Like Tom Biddle, Stilp has worked to make polo an everyman sport.
His late friend, an insurance salesman, managed to play polo with four horses he had invested less than $10,000 in.
“He had a beat-up old truck and he probably had some used trailer that someone paid him to haul off his property,” Stilp says. “He played polo.”
Despite the prestige of this year’s Gold Cup, Stilp notes it only cost spectators $10 to get in.
But Stilp realizes there’s no denying that polo is primarily a sport for the wealthy.
“Some of these guys, like you and I would put a horse on a trailer, they put them on damn jets,” Stilp says. “Adolfo Cambiaso, top player in the world who was on the New Bridge Team … he keeps a set of ponies in Argentina. He flew his ones from England over to Aiken. He had six main horses. I guarantee you it cost about $25,000 or $30,000, one way. And that probably does not even include all the clean-up and all the prep work the local guys have to do.”

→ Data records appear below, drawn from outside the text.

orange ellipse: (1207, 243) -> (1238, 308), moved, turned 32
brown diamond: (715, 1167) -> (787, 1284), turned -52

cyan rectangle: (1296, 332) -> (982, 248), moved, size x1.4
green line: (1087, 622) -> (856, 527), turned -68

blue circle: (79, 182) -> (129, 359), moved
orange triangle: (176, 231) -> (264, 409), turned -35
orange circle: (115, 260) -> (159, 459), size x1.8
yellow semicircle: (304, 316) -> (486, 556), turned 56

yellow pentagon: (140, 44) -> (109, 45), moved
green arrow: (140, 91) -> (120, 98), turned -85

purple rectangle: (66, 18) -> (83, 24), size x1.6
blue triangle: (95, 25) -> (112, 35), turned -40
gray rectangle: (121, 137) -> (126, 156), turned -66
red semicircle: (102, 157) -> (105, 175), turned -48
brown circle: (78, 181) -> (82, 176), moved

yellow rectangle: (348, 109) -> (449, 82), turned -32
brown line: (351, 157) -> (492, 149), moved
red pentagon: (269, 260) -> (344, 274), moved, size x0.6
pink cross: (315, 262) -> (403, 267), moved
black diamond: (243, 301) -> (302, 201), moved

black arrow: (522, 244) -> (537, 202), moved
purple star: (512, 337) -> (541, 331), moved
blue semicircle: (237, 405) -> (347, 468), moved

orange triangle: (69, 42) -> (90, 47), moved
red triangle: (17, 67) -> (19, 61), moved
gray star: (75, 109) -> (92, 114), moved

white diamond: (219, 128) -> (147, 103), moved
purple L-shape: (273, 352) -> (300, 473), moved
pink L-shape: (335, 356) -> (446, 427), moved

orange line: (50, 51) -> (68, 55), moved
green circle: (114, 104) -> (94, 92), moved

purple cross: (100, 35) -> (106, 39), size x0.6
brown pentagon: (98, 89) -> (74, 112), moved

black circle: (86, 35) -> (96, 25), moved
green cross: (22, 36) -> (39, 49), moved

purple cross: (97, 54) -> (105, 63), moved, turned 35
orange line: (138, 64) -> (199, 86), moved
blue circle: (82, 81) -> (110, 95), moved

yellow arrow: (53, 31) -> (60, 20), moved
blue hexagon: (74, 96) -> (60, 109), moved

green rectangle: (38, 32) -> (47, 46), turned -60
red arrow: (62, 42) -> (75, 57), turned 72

“Let’s face it,” Stilp adds, “everybody watches ‘Cribs’ on MTV, and ‘Lifestyles of the Rich and Famous.’ Well, they exist, and some of them come to Aiken.”
The difference, Stilp says, is when those rich and famous come to Aiken, it’s usually so they can leave the trappings of wealth and prestige back home.
“You know, for the past 100, 150 years, people have been coming to Aiken — famous people; all the money in the world — they’ve been coming to Aiken because they can come here and be themselves,” Stilp says. “You and I could go dressed like this (casual) into any restaurant, any day of the year, and nobody would say anything to us. You can’t walk into some high-end club or restaurant in South Florida, you can’t do that in Santa Barbara, you can’t do that up in the Hamptons.
Down here, it’s unpretentious. It’s understated elegance. I think that’s one of the nice things about Aiken, that everything’s laid back.”
Stilp doesn’t think that’s going to change anytime soon, despite the growing presences of the game of kings.
“I have a client that’s worth tens and tens of millions of dollars,” Stilp says. “She mucks her own stalls, they paint their own barns, they build their own fences. I’m going to say 98 percent of the people who have horses are like that.
“You get out and meet these people one-on-one, they’re real people.”